Later that night, I ate dinner alone, packed and got ready to leave the next morning. On my last night, I thought I’d be celebrating a job well done and thanking God for the many gifts he has so abundantly blessed me with. I thought I’d be recounting all the opportunities where I felt I made a difference. I thought I’d be blogging about how much I got out of it and trying to inspire other ENT’s to join in the cause. Instead, I lay awake with tears streaming, wondering why my time had to end like this. I’d promised her I’d pray for her but my prayers seemed so inadequate for her needs. I believe that God can do all things.

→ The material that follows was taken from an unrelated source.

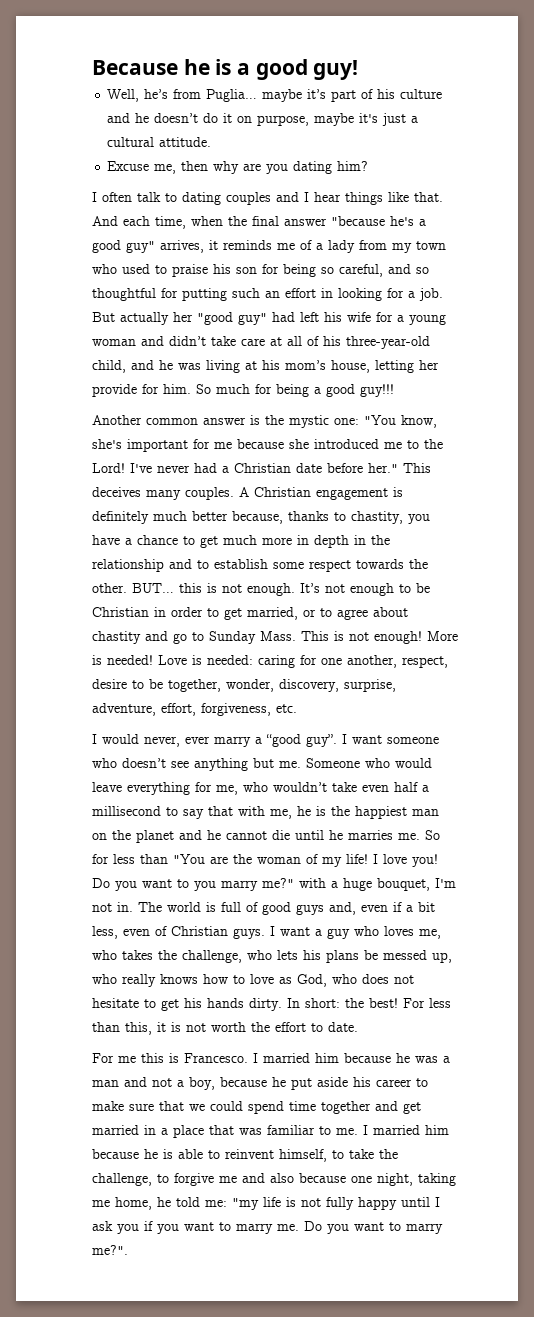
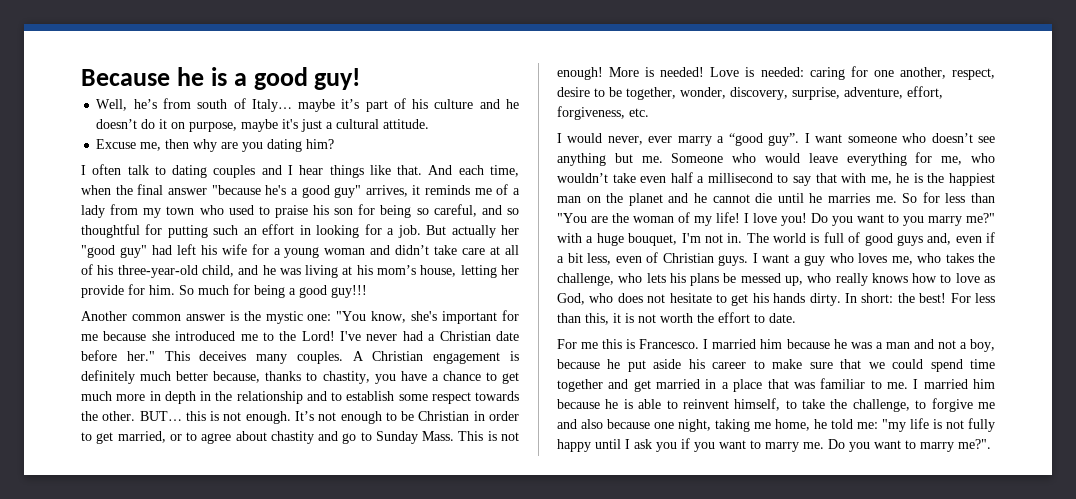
[206,89,258,102] Puglia… -> [197,98,292,112] south of Italy…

I wanted God to save her by my chance encounter with her at Tenwek. I wanted to be the healing hands of God, but instead I was the bearer of devastating news. I wanted to make the game saving shot as the buzzer sounded but instead I came up short and the game was over.
I want to perform miracles, but only God can do that. God chooses the time and the place and I’m reminded that witnessing his love and generosity, in the way that I do, is a privilege that few are afforded. He has blessed me with the skills and ability to perform surgery and in some instances save lives. But, He is in control and I am His instrument when He allows me to be. With that thrill comes heartache and this was one of the worst for me. I don’t understand His timing or His selection. It is not my place to even question it. But I will bear it and go on with faith that there will be joys in the future and that he will guide my path if I just trust and allow Him to do it.